Scrambled
February 07, 2010
I've been reading lots of reviews and blog posts certifying Mass Effect 2 as the future of RPGs. It fixes what's wrong with the genre and sends designers of backward-looking games scrambling to the drawing board. It represents, as several notable outlets have noted, the future of storytelling in games and a lesson in how to do narrative games right.
I'm going to play contrarian here, but first let me say I think Mass Effect 2 largely earns the lavish praise heaped upon it. It's an exceptionally fine game with fabulous production values, and I've enjoyed just about every minute I've spent playing it. I'm not quibbling with the hype. Not much anyway.
I'm troubled by the mentality that games exist to invalidate other games; that the most effective measure of a game's value is its ability to surpass or trump other games that preceded it. Among its many praiseworthy aspects, Mass Effect 2's success as a kind of refutation of other games is considered an especially noteworthy achievement.
The problem with this line of reasoning is that it mistakes streamlining for refinement. It assumes the fiddly RPG elements the game eliminates are vestiges of outmoded design. It presumes that frequent skirmishes and action-based gameplay are more fun or engaging than the strategic RPG elements they replace. It assumes that a dialogue-tree system of interactions enables a more sophisticated form of player agency. None of these assumptions are incontestably true.
I'm not suggesting ME2 lacks refinements. As an iteration on the original game, ME2 is chock-full of mechanical, interface, and visual upgrades. As many have noted, its shooting and cover system is vastly improved from ME1, and Bioware seems to have learned from its mistakes in this regard. ME2 improves on ME1 in all sorts of useful ways, and that's a good and praiseworthy thing.
But when we discuss Mass Effect 2 as the game to finally shatter RPG genre limits and chart a new narrative path, I think we project too much on a game that exchanges some limits for others. I want meaningful interactions with my environment, not pop-up notices for glowing blue frames. I want dialogue unbound by a nice/naughty/neutral triad. I want to do trivial things. I want lower stakes. I want to play a game that doesn't insist the future depends on me. I want a game that defines role-playing more broadly than dialogue choices. I want a game that won't insist my actions and movements (what I do, not what I say) are merely bridges to the next fight.
I'm not suggesting ME2 is a bad game because it fails to meet those expectations. On the contrary, I think it's a terrific game.
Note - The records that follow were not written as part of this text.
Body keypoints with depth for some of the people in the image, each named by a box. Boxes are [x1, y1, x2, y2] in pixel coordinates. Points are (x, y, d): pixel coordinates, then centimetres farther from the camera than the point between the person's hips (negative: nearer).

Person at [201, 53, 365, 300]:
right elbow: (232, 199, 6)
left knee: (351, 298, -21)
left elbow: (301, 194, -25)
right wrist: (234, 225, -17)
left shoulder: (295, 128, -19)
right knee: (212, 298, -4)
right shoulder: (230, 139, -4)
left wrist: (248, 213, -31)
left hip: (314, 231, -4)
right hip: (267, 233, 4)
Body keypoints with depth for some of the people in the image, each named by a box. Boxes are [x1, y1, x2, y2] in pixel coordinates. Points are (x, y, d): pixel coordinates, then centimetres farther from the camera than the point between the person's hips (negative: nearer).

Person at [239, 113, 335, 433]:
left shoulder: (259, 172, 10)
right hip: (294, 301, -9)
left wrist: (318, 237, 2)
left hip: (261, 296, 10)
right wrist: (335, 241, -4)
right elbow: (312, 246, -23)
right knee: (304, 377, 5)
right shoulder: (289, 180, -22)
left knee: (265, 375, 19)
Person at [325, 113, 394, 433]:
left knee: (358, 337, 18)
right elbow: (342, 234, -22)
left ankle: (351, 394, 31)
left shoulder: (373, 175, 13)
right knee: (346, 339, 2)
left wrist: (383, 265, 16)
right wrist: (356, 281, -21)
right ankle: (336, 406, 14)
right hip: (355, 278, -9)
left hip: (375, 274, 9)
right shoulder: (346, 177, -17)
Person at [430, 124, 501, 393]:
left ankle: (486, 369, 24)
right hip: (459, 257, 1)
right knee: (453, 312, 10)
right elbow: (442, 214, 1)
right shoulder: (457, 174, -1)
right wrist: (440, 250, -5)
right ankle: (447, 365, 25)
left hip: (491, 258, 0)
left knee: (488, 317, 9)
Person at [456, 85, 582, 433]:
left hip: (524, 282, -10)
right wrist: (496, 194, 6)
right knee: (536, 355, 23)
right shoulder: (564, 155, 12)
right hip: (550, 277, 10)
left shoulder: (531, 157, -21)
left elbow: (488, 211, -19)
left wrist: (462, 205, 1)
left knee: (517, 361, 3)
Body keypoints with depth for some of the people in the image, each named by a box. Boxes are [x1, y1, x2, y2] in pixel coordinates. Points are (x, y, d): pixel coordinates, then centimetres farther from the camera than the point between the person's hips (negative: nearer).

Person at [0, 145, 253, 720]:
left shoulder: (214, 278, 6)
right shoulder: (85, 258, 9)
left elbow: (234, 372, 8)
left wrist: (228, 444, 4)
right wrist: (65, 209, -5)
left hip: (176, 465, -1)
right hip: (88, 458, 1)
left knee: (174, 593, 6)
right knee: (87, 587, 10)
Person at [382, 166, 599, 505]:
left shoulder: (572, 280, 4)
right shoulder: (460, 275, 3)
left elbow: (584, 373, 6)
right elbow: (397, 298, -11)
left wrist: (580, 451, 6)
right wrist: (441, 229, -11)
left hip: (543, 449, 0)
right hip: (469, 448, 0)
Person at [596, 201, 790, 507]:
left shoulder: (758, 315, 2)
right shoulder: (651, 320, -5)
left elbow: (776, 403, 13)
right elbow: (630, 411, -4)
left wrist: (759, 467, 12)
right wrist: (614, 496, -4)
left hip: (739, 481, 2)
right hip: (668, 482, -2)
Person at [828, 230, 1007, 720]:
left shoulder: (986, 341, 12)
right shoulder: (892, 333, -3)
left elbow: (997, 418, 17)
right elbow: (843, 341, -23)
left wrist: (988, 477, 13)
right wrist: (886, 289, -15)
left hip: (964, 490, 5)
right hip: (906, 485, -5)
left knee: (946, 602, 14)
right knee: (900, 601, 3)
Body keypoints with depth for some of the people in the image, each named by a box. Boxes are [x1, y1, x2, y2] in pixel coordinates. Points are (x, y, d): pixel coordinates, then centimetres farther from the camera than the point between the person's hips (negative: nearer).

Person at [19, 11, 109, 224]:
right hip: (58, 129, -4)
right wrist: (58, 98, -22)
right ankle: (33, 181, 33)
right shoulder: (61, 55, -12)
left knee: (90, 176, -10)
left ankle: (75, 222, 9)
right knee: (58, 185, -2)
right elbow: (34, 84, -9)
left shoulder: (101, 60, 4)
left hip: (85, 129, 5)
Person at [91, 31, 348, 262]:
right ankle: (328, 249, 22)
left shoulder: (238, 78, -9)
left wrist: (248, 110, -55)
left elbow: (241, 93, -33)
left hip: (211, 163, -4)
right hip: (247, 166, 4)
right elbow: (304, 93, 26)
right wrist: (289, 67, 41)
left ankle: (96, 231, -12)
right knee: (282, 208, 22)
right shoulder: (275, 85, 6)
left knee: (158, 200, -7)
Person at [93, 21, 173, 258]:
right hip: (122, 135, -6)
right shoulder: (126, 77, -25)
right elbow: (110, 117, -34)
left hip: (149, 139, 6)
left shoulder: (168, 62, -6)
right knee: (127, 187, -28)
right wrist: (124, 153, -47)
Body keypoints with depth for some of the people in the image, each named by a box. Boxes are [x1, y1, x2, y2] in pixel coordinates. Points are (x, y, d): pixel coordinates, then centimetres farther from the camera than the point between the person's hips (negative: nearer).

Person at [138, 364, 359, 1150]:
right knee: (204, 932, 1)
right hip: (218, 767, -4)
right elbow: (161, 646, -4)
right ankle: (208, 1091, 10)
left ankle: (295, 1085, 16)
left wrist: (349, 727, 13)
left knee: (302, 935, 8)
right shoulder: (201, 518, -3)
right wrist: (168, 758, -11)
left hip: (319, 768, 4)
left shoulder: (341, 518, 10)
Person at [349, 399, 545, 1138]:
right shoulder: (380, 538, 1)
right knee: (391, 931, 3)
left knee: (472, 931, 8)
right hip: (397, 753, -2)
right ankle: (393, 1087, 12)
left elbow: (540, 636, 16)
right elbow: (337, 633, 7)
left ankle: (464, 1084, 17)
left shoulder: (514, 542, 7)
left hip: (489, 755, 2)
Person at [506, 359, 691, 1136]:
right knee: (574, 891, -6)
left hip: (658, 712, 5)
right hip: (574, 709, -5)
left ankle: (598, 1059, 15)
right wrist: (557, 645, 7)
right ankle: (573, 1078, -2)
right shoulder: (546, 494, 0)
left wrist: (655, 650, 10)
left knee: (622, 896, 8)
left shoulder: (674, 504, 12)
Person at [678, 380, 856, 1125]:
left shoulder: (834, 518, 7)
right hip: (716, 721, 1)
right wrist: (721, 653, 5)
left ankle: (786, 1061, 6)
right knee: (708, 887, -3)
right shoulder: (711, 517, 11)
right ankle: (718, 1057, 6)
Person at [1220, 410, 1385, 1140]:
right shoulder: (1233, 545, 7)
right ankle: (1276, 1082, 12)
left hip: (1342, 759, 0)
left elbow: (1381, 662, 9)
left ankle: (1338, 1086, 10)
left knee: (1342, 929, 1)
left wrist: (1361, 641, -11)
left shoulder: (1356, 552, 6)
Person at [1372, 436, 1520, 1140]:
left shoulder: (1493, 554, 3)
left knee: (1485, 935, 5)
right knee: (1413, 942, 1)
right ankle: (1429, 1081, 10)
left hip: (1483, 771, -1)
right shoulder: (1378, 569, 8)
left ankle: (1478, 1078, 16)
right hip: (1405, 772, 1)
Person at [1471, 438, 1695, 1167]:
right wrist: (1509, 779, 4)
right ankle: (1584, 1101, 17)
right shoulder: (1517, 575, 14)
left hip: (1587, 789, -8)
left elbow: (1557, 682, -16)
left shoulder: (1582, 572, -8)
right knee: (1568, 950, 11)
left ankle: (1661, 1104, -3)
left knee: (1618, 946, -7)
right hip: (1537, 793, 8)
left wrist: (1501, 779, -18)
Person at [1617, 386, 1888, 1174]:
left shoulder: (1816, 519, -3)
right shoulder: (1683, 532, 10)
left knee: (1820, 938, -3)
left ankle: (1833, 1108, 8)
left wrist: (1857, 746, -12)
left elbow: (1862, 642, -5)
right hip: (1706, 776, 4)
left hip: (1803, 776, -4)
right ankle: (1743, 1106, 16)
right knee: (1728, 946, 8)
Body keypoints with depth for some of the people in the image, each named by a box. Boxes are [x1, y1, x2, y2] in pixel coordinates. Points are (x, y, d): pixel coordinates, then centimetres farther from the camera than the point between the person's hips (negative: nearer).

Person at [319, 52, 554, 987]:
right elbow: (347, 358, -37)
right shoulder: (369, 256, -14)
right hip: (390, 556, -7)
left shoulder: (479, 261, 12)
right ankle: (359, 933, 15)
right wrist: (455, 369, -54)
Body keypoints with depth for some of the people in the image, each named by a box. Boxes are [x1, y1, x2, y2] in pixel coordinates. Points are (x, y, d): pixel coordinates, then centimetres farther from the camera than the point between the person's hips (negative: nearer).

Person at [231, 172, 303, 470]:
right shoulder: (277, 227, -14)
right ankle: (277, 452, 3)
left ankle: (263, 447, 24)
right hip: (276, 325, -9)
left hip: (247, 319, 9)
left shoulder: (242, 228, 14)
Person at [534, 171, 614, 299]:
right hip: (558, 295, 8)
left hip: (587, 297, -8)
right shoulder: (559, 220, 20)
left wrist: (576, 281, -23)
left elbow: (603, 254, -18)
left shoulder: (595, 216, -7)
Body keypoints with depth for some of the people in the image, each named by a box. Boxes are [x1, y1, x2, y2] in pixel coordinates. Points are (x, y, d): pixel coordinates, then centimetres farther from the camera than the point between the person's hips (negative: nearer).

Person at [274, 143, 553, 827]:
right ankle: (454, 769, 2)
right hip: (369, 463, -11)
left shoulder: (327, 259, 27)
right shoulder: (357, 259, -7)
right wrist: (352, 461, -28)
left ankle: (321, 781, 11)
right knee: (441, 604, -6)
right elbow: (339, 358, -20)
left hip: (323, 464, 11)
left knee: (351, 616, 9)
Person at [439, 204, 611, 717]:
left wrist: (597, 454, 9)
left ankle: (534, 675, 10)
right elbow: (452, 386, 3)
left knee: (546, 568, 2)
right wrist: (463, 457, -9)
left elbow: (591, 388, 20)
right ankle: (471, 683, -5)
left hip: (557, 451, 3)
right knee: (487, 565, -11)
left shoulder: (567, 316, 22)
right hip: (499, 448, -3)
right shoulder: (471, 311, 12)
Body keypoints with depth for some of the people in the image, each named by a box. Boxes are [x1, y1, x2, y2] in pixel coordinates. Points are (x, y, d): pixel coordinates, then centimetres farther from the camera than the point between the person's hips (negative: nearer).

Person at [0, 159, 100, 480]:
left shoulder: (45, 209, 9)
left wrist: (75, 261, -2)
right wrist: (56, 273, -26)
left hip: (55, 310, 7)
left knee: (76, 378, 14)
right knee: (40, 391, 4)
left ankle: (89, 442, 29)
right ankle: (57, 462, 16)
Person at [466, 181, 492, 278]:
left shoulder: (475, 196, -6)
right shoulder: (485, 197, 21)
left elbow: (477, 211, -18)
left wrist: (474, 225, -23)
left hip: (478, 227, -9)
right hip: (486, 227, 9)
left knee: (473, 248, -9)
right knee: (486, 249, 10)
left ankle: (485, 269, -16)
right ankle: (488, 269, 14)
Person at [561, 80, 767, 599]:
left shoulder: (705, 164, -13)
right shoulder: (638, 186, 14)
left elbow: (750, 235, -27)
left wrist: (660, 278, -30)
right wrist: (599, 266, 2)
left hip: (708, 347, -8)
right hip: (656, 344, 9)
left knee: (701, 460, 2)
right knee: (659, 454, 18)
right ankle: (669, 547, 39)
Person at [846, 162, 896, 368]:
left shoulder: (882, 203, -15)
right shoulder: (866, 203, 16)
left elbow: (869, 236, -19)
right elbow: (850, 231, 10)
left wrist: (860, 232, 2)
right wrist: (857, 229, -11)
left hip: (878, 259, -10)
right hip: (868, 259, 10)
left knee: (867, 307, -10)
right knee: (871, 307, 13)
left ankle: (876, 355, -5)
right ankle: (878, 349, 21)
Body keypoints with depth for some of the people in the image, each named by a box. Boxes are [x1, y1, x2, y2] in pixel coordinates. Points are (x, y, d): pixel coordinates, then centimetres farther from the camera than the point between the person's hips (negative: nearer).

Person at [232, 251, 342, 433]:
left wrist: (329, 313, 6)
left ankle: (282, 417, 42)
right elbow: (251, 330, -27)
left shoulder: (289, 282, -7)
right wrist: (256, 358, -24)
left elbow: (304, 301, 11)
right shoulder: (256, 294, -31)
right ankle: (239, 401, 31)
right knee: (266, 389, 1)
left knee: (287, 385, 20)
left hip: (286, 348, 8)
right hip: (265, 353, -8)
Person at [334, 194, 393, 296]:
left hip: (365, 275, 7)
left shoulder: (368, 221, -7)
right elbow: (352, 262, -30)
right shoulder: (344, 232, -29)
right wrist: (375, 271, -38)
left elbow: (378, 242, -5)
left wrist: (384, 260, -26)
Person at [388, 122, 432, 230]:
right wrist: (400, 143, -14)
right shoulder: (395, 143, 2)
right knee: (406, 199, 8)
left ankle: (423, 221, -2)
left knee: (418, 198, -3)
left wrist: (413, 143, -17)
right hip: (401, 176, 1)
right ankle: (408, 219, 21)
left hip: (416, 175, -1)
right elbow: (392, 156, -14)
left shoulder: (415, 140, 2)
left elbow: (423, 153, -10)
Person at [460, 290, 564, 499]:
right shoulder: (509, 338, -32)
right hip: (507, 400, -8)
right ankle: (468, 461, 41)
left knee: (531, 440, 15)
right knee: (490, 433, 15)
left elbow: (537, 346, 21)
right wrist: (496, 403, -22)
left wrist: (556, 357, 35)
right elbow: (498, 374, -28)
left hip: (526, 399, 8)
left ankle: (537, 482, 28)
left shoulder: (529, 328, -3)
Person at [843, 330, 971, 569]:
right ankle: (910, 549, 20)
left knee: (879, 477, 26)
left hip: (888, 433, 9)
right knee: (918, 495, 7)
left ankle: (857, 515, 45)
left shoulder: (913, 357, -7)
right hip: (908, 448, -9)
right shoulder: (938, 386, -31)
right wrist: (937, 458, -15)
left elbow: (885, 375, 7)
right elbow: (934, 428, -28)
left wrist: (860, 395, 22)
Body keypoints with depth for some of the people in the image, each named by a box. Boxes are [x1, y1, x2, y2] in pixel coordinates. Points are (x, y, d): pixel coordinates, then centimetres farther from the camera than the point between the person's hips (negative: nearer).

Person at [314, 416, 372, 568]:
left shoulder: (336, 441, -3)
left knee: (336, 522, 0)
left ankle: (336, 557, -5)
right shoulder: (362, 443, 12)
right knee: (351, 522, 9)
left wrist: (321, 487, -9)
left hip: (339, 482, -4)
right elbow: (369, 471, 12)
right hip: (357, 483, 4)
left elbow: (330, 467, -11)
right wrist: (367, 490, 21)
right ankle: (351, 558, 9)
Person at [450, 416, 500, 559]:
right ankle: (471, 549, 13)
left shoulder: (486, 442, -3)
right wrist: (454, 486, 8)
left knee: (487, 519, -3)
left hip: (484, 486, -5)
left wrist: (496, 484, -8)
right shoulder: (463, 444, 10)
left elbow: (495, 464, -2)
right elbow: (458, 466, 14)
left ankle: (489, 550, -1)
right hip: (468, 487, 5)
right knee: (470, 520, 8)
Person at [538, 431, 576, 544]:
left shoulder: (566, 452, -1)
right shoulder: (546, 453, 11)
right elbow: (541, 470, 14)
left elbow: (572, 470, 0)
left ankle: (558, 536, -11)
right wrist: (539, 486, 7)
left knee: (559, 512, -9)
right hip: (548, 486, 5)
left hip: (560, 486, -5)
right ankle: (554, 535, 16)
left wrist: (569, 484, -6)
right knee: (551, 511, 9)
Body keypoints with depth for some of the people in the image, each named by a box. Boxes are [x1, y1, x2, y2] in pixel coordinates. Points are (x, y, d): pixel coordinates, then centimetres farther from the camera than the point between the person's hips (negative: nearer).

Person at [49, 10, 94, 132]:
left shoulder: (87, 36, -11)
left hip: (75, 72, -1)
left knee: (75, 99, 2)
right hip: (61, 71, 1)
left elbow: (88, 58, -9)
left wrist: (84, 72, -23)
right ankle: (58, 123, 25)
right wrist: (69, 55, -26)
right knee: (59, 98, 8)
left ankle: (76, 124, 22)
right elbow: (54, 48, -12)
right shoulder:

I'm merely pointing out that while ME2 is unquestionably a high peak, there are plenty of other mountains worth climbing.
It's useful to consider how ME2 succeeds as a well produced RPG that elevates certain genre elements, and de-emphasizes others. But Bioware is up to more than simply rearranging the RPG furniture here. ME2 is a canny scramble of storytelling and game design highlights from previous Bioware games, Gears of War, Star Trek/Wars/Galactica, and The Magnificent Seven, among other influences.
What Bioware has accomplished with ME2 is less about refining the RPG or blazing a new narrative trail than about distilling and mashing up stuff that works from other sources. ME2 is a tantalizing cocktail of action, adventure, sci-fi, RPG, and shooter ingredients, poured into in a big cinematic shaker.
Bioware knows what we who write about games ought to know better. Genre classifications are essentially meaningless, and it's time to drop them and move on. Three of the best games I've played in the last year - Mass Effect 2, Demon's Souls, and Shin Megami Tensei: Devil Survivor are all classified as RPGs, even though they actually have very little in common. On the other hand, IGN may classify MLB 09 as a "sports game," but I say it has more in common with Mass Effect 2 than Mario Baseball. More than ever, genre categories seem like arbitrary labels we apply to games so they can be properly shelved.
And, of course, the scramble extends beyond games. It's the Judd Apatow Effect. Inject moribund romantic comedy genre with lowbrow buddy-movie humor to create slacker-striver films with male and female box office appeal. It's Robert Plant and Alison Krauss; it's MMA; it's the Subaru Outback; it's Elton John and whatever flavor-of-the-week artist the Grammys pair him with.
It's the inevitable trajectory. For better or worse, we like our entertainment scrambled. Sometimes it doesn't work, and sometimes - as Mass Effect 2 skillfully illustrates - it does.